ただ、二十代をやすやす越えた男が持つものではないと思ったのは確かだ。

ポツンと取り残された俺とクマ。

邪魔すぎるデカすぎる。
何処かへ捨てようかとクマを抱え直すと目が合った。
黒いフカフカの体毛、紅い釦の瞳。
不思議と誰かを思い出して笑いが零れた。

仏頂面のクマは何も言わない。
俺はクマを捨てなかった。

モノに執着することのなかった俺には不可思議な光景だ。
クマに触れるたび愛しさが募る。

クマは笑いもしないし喋りもしないけれど。





ある日追っ手が現れた。
追っ手はクマを俺から奪おうとした。

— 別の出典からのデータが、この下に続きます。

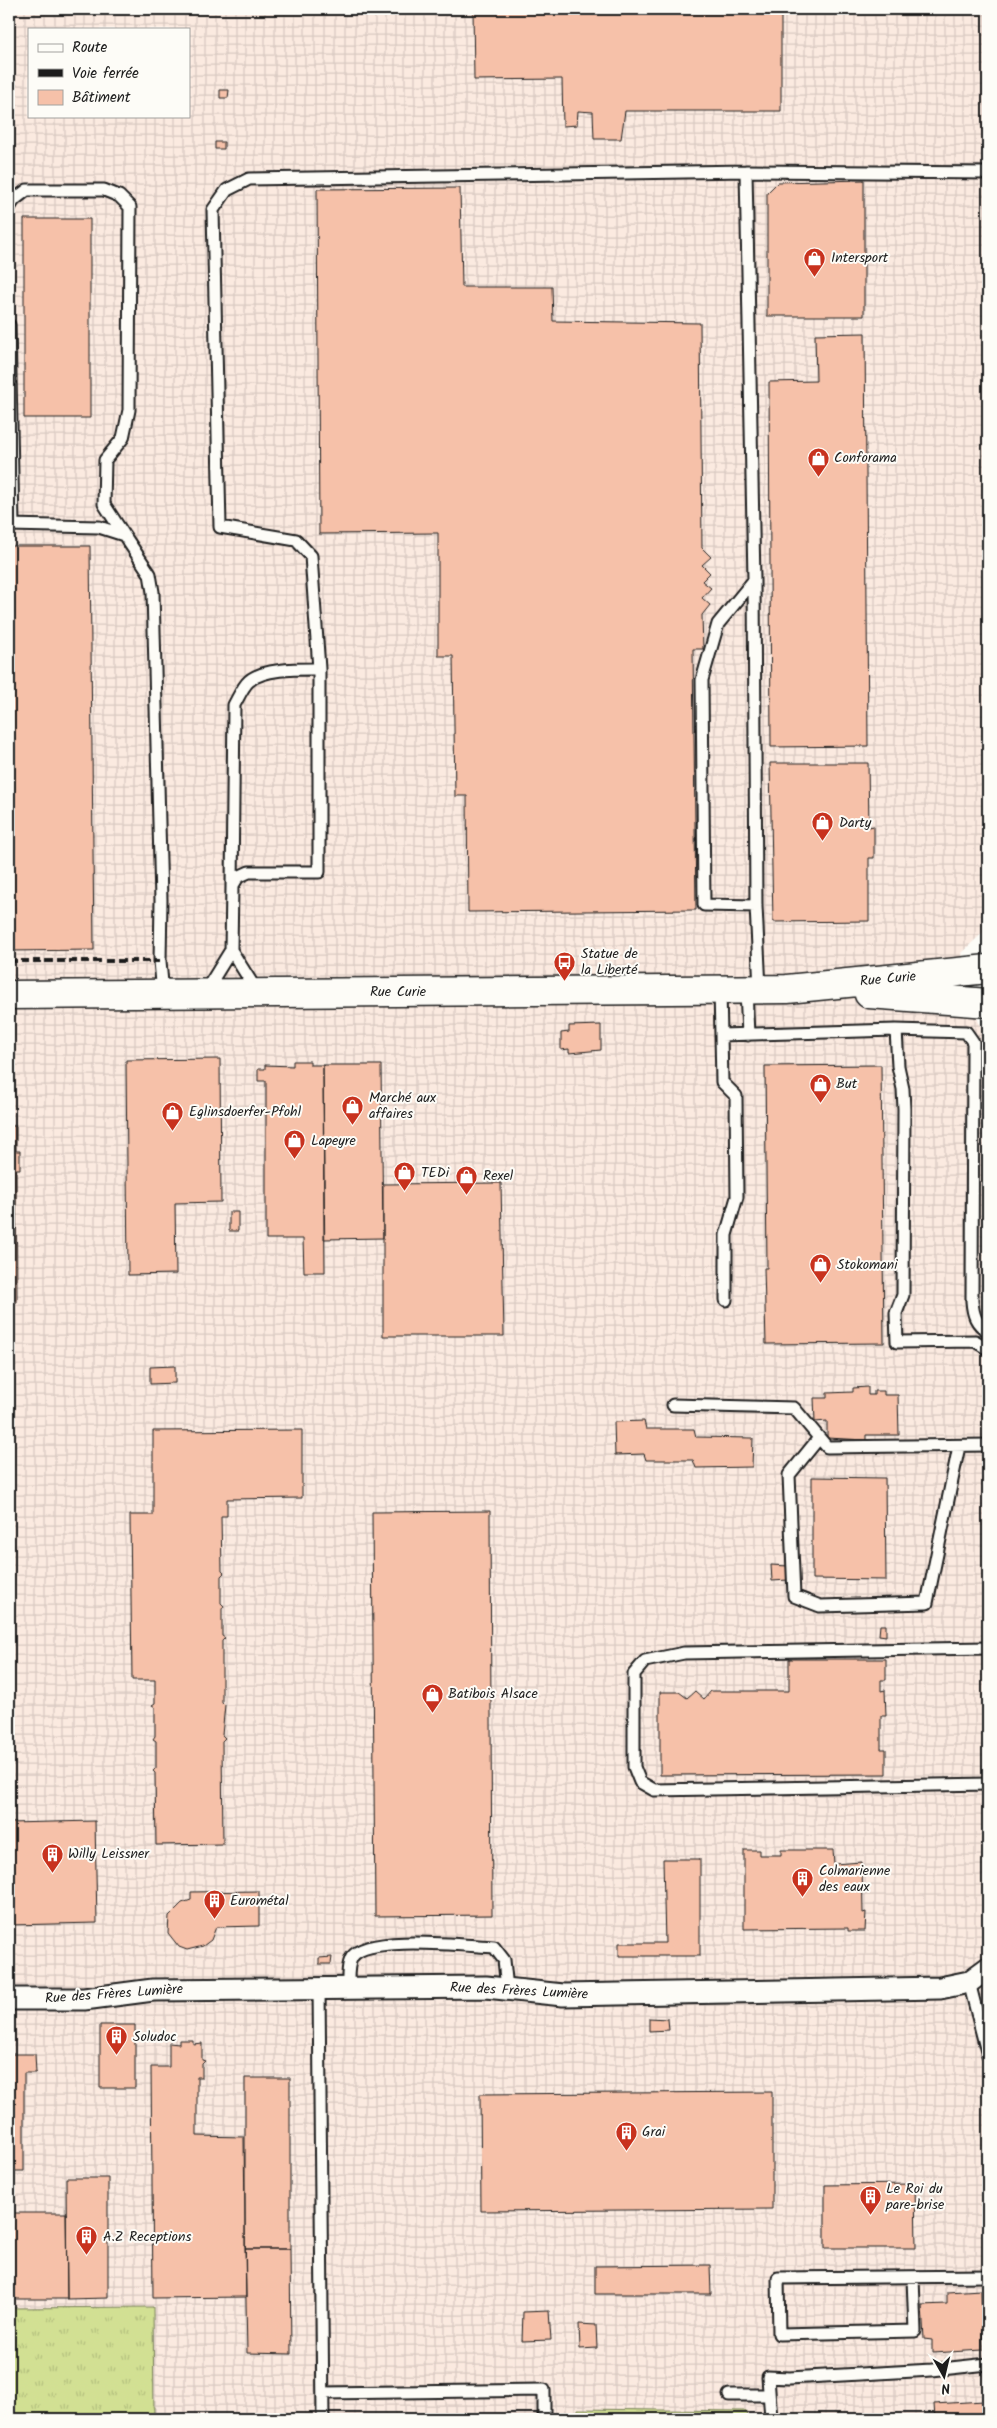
<svg xmlns="http://www.w3.org/2000/svg" width="997" height="2428" font-family="Kalam,sans-serif">
  <style>
    .industrial { fill: url(#industrial-grid); fill-rule: evenodd }
    .grass { fill: url(#grass-tufts); stroke: #777e58 }
    .building { fill: #f6c1a9; stroke: #1c1c1c }
    .lines { fill: none; stroke-linecap: round; stroke-linejoin: round }
    .service-casing { stroke: #1c1c1c; stroke-width: 15 }
    .minor-casing { stroke: #1c1c1c; stroke-width: 25 }
    .secondary-casing { stroke: #1c1c1c; stroke-width: 31 }
    .service { stroke: #fdfcf7; stroke-width: 11 }
    .minor { stroke: #fdfcf7; stroke-width: 21 }
    .secondary { stroke: #fdfcf7; stroke-width: 28 }
    .rail { stroke: #1c1c1c; stroke-width: 4; stroke-dasharray: 8 4; stroke-linecap: butt }
    .labels { text-anchor: middle; dominant-baseline: central; stroke-width: 4; stroke-linejoin: round; paint-order: stroke }
    .poi-label { font-size: 14px; fill: #1c1c1c; stroke: #fdfcf7; text-anchor: start }
    .street-label { font-size: 14px; fill: #1c1c1c; stroke: #fdfcf7 }
  </style>
  <defs>
    <pattern id="industrial-grid" width="8" height="8" patternUnits="userSpaceOnUse" patternTransform="scale(1.25)"><rect width="8" height="8" fill="#fbeae0"/><path d="M0 4h8M4 0v8" fill="none" stroke="#d7c8c0"/></pattern>
    <pattern id="grass-tufts" width="24" height="20" patternUnits="userSpaceOnUse" patternTransform="scale(1.25)"><rect width="24" height="20" fill="#d2e093"/><path d="M3 7l-1-3M5 7V3M7 7l1-3M15 17l-1-3M17 17v-4M19 17l1-3" fill="none" stroke="#b4c07e"/></pattern>
  </defs>
  <rect width="100%" height="100%" fill="#fdfcf7"/>
  <filter id="ink" filterUnits="userSpaceOnUse"><feTurbulence type="fractalNoise" baseFrequency=".02" numOctaves="2"/><feDisplacementMap in="SourceGraphic" scale="10" xChannelSelector="R" yChannelSelector="G"/><feConvolveMatrix kernelMatrix="1 2 1 2 8 2 1 2 1" color-interpolation-filters="sRGB"/></filter>
  <g filter="url(#ink)">
    <!-- industrial -->
    <path class="industrial" d="M9 9H988V928L961 953 979 1024 988 1034V2419H747L746 2411 579 2409 578 2419H154L153 2307 9 2308ZM29 29H189V116H29Z"/>
    <!-- grass -->
    <path class="grass" d="M153 2307 154 2419H9V2308Z
      M578 2409 746 2411 747 2419H578Z"/>
    <!-- building -->
    <path class="building" d="M473 9H781V111H625L621 139H594L593 112 578 111 577 125 563 126 562 79 474 80Z
      M220 90H229L228 98H220Z
      M984 123H988V133L983 132Z
      M215 142H224V149H215Z
      M864 180V316H767V193L778 182Z
      M460 188 462 287H552L553 321 700 323 702 548 711 557 702 565 710 573 702 581 711 588 702 598 710 605 702 615 703 649H693L696 910 468 912 467 796H455L453 656H438V533L319 534 317 189Z
      M24 219H90V418H24Z
      M865 333 868 746 771 747 769 382 816 381 815 334Z
      M9 546H90L94 950 9 951Z
      M770 763H868L869 827 874 826V858H869V921L773 922Z
      M601 1025V1050L569 1053V1049L561 1050V1033L569 1032V1026Z
      M220 1059 221 1202 175 1203 176 1274 128 1275 126 1060Z
      M293 1061H310V1065H323L325 1272H304L303 1239H266V1081H258V1069H265V1065L293 1066Z
      M323 1065H381L383 1238 324 1239Z
      M881 1065 884 1343 766 1344 764 1268H767L765 1066Z
      M9 1126H16V1151H20V1169H16L17 1302H9Z
      M501 1183 504 1336H383V1184Z
      M229 1212H238V1231H229Z
      M175 1366V1383L150 1384V1367Z
      M868 1387V1395H874V1391H884V1395H898L899 1435H866V1440L827 1438V1421L815 1422 814 1398H827V1393L853 1392V1388Z
      M644 1421 646 1429H694L696 1437 753 1438 752 1467 696 1468 693 1460H646L644 1454 615 1455 614 1422Z
      M302 1430V1498L227 1499V1516H221L222 1571 224 1573 221 1576V1603L224 1606 222 1609V1636L225 1638 222 1641V1702L225 1705 222 1735 225 1738 222 1741 223 1844 156 1845 155 1773 153 1771 156 1768V1741L153 1739 155 1736V1707L152 1705 155 1703V1680H132L130 1515H153V1431Z
      M812 1477 885 1478 886 1580 812 1579Z
      M490 1511 492 1915 375 1916 372 1512Z
      M771 1565 788 1566V1580L772 1581Z
      M880 1625H886V1636L879 1635Z
      M789 1659H886V1680H881V1691L885 1690 886 1716H881V1749H886V1774L660 1775V1692H679L687 1698 695 1691 704 1699 711 1691H789Z
      M95 1821 97 1923 9 1925V1823Z
      M744 1850H759V1855H781V1850H833L834 1864 862 1862 863 1913 866 1912 865 1931H848V1928L744 1929Z
      M663 1859H700V1956H619V1943H665Z
      M259 1891V1926L216 1927 211 1940 203 1946 187 1950 179 1947 168 1933 169 1916 182 1903 191 1900V1892Z
      M332 1957 331 1964H319V1958Z
      M649 2018 668 2019 669 2030 649 2031Z
      M100 2025H135V2088H100Z
      M179 2040H193V2044L202 2043V2060L205 2061 202 2064V2077H197V2136L244 2137 246 2297 153 2298 151 2067H169V2043L179 2044Z
      M9 2054H35L36 2073H24V2171H9Z
      M245 2078H290V2249H245Z
      M772 2092V2209L481 2211 480 2094Z
      M66 2178H108V2298L67 2299Z
      M915 2184 916 2248H825V2185Z
      M9 2213H66L67 2299H9Z
      M245 2249H290L291 2354 247 2353Z
      M710 2265 711 2294H595V2266Z
      M981 2290 983 2350 932 2353V2340L924 2339 922 2305 947 2304V2292Z
      M549 2311 551 2340 522 2341 523 2312Z
      M579 2324 596 2325 597 2348 580 2349Z
      M984 2401 985 2419H935L934 2404Z"/>
    <g class="lines">
      <defs>
        <path id="service" d="M746 171 754 580 756 906 760 989
          M9 208 14 200 27 190H104L119 196 130 207 129 410 123 438 105 460 104 504 124 535
          M9 325 13 525
          M9 525 99 527 124 535 150 574 153 592 161 900 160 961 163 994
          M754 580 718 624 702 680 704 905 756 906
          M232 887 234 705C238 698 243 686 249 681 264 668 299 669 319 669
          M231 950 258 993
          M746 989 748 1035
          M720 990 721 1035 896 1030 898 1066 903 1089 904 1109 903 1295 896 1313 897 1342 975 1341 988 1349
          M205 992 231 950 232 887 238 877 249 872H319V669L311 556 296 540 220 527 213 210 227 190 249 179 746 171 988 173
          M896 1030 966 1032 973 1042 972 1301C973 1315 976 1324 988 1331
          M721 1035 722 1082 736 1096 737 1197 726 1235V1300
          M673 1405 794 1408 827 1447 988 1445
          M819 1438 789 1475 794 1596 820 1606 927 1603 959 1446
          M988 1648 684 1653 645 1661 634 1674V1767L640 1782 654 1790 988 1784
          M969 1982 988 2056
          M319 1988 323 2419
          M348 1988C348 1979 347 1965 352 1957 367 1934 467 1946 494 1947L504 1960 507 1989
          M913 2278 915 2331 779 2334 778 2278 988 2276
          M323 2393 544 2390V2419
          M729 2395H769
          M771 2419 768 2377 789 2378 932 2370 988 2364"/>
        <path id="minor" d="M9 1999H84L153 1990 486 1987 563 1995 940 1988 969 1982 988 1968"/>
        <path id="secondary" d="M869 994 988 1003
          M9 995 787 989 988 969"/>
      </defs>
      <!-- service casing -->
      <use href="#service" class="service-casing"/>
      <!-- minor casing -->
      <use href="#minor" class="minor-casing"/>
      <!-- secondary casing -->
      <use href="#secondary" class="secondary-casing"/>
      <!-- service -->
      <use href="#service" class="service"/>
      <!-- minor -->
      <use href="#minor" class="minor"/>
      <!-- secondary -->
      <use href="#secondary" class="secondary"/>
      <!-- rail -->
      <path class="rail" d="M9 961H160"/>
    </g>
  </g>
  <!-- icons -->
  <defs>
    <symbol id="shop-pin" viewBox="-11 -11 22 30"><path d="M0 17L-7.5 6A9.5 9.5 0 1 1 7.5 6Z" fill="#c8321e" stroke="#fdfcf7"/><path d="M-5-2.5h2.3a2.7 3.5 0 0 1 5.4 0H5L5.5 6h-11ZM-1.5-2.5h3a1.5 2.3 0 0 0-3 0Z" fill="#fff"/></symbol>
    <symbol id="bus-pin" viewBox="-11 -11 22 30"><path d="M0 17L-7.5 6A9.5 9.5 0 1 1 7.5 6Z" fill="#c8321e" stroke="#fdfcf7"/><path d="M-5-6H5V4H4V6H2V4H-2V6H-4V4H-5ZM-3.5-4V0h7V-4ZM-3.5 1.2v1.5H-2V1.2ZM2 1.2v1.5H3.5V1.2Z" fill="#fff"/></symbol>
    <symbol id="building-pin" viewBox="-11 -11 22 30"><path d="M0 17L-7.5 6A9.5 9.5 0 1 1 7.5 6Z" fill="#c8321e" stroke="#fdfcf7"/><path d="M-4-6H4V6H1V3H-1V6H-4ZM-2.5-4.3h1.7v1.8h-1.7ZM.8-4.3h1.7v1.8H.8ZM-2.5-1h1.7V.8h-1.7ZM.8-1h1.7V.8H.8Z" fill="#fff"/></symbol>
  </defs>
  <g fill-rule="evenodd">
    <use href="#shop-pin" x="802" y="246" width="25" height="34"/>
    <use href="#shop-pin" x="806" y="446" width="25" height="34"/>
    <use href="#shop-pin" x="810" y="810" width="25" height="34"/>
    <use href="#bus-pin" x="552" y="950" width="25" height="34"/>
    <use href="#shop-pin" x="808" y="1072" width="25" height="34"/>
    <use href="#shop-pin" x="340" y="1094" width="25" height="34"/>
    <use href="#shop-pin" x="160" y="1100" width="25" height="34"/>
    <use href="#shop-pin" x="282" y="1128" width="25" height="34"/>
    <use href="#shop-pin" x="392" y="1160" width="25" height="34"/>
    <use href="#shop-pin" x="454" y="1164" width="25" height="34"/>
    <use href="#shop-pin" x="808" y="1252" width="25" height="34"/>
    <use href="#shop-pin" x="420" y="1682" width="25" height="34"/>
    <use href="#building-pin" x="40" y="1842" width="25" height="34"/>
    <use href="#building-pin" x="790" y="1866" width="25" height="34"/>
    <use href="#building-pin" x="202" y="1888" width="25" height="34"/>
    <use href="#building-pin" x="104" y="2024" width="25" height="34"/>
    <use href="#building-pin" x="614" y="2120" width="25" height="34"/>
    <use href="#building-pin" x="858" y="2184" width="25" height="34"/>
    <use href="#building-pin" x="74" y="2224" width="25" height="34"/>
  </g>
  <g class="labels">
    <!-- poi labels -->
    <g class="poi-label">
      <text x="831" y="258">Intersport</text>
      <text x="834" y="458">Conforama</text>
      <text x="839" y="823">Darty</text>
      <text x="581" y="954">Statue de<tspan x="581" dy="16">la Liberté</tspan></text>
      <text x="836" y="1084">But</text>
      <text x="369" y="1098">Marché aux<tspan x="369" dy="16">affaires</tspan></text>
      <text x="189" y="1112">Eglinsdoerfer-Pfohl</text>
      <text x="311" y="1141">Lapeyre</text>
      <text x="421" y="1173">TEDi</text>
      <text x="483" y="1176">Rexel</text>
      <text x="837" y="1265">Stokomani</text>
      <text x="448" y="1694">Batibois Alsace</text>
      <text x="68" y="1854">Willy Leissner</text>
      <text x="819" y="1871">Colmarienne<tspan x="819" dy="16">des eaux</tspan></text>
      <text x="230" y="1901">Eurométal</text>
      <text x="133" y="2037">Soludoc</text>
      <text x="642" y="2132">Grai</text>
      <text x="886" y="2189">Le Roi du<tspan x="886" dy="16">pare-brise</tspan></text>
      <text x="103" y="2237">A.Z Receptions</text>
    </g>
    <!-- street labels -->
    <g class="street-label">
      <text transform="translate(888 979) rotate(-5)">Rue Curie</text>
      <text x="398" y="992">Rue Curie</text>
      <text transform="translate(519 1991) rotate(3)">Rue des Frères Lumière</text>
      <text transform="translate(114 1994) rotate(-4)">Rue des Frères Lumière</text>
    </g>
  </g>
  <!-- margin -->
  <rect width="997" height="2428" fill="none" stroke="#fdfcf7" stroke-width="30"/>
  <rect x="15" y="15" width="967" height="2398" fill="none" stroke="#1c1c1c" stroke-width="2" filter="url(#ink)"/>
  <!-- legend -->
  <rect x="28" y="28" width="162" height="90" fill="#fdfcf7" stroke="#a3a29f"/>
  <rect x="38" y="44" width="25" height="8" fill="#fdfcf7" stroke="#a3a29f"/>
  <text x="72" y="52" font-size="15" fill="#1c1c1c">Route</text>
  <rect x="38" y="69" width="25" height="8" fill="#1c1c1c" stroke="#a3a29f"/>
  <text x="72" y="78" font-size="15" fill="#1c1c1c">Voie ferrée</text>
  <rect x="38" y="90" width="25" height="15" fill="#f6c1a9" stroke="#a3a29f"/>
  <text x="72" y="102" font-size="15" fill="#1c1c1c">Bâtiment</text>
  <!-- north arrow -->
  <g transform="translate(944 2376) rotate(172)" stroke="#fdfcf7" stroke-width="4" paint-order="stroke">
  <path d="M0-4L9 19L0 12L-9 19Z" fill="#1c1c1c"/>
  <text y="-8" font-size="14" font-weight="bold" text-anchor="middle" fill="#1c1c1c">N</text>
  </g>
</svg>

壊そうとした。
クマを守りたいのに、俺の体はうまく動いてはくれなかった。
こんなときに。
どうして。
俺は必死にクマにしがみついた。



「………ぃ」

柄にもなく怯えていた俺に声が降りかかる。
驚いて頭上の先にあるクマの顔を見れば







人だった。










「いい加減起きろ。離せ」

今ある状況に目を丸くした。
目の前にいるのはクマではなく、不機嫌な眼差しを向けてくるシキで、
今いる場所は何処かの街の廃墟と化したアパートの一室のベッドだった。
クマと思っていたのはシキの腹で、俺の腕がガッチリとホールドしていた。

「…クマは…?」

「何の話だ」

呆れかえった返答を耳に流し、俺は首だけ動かして部屋を見回す。
以前は暮らしていたはずの今はなき部屋主の家具と自分達の刀と荷物、乱雑に投げ出された衣服以外何も見当たらない。

あのデカい、あれほど愛しかったクマは何処にもいなかった。

「貴様、いつまで抱きついているつもりだ」

「…あぁ…悪い」

無意識とはいえ、この体制に些か羞恥を覚え、おずおずと手を緩めた。
自然と顔に熱が溜まっていたことに気付き、顔を逸らそうとしたが、シキに顎を掴まれ阻止される。

「フン…」

「……なんだよ」

「クマがそんなに大切だったのか?」

咎めるような口調ではあったが、シキは穏やかに目を細めていた。

「…ああ。これからもずっと傍にいたい」


それからシキは何も言わなかったが、まわされた腕の暖かさが、俺の不安や刹那の寂寥感をいつの間にか拭ってくれていた。






シキは「クマ」がなんなのか気づいたようだった。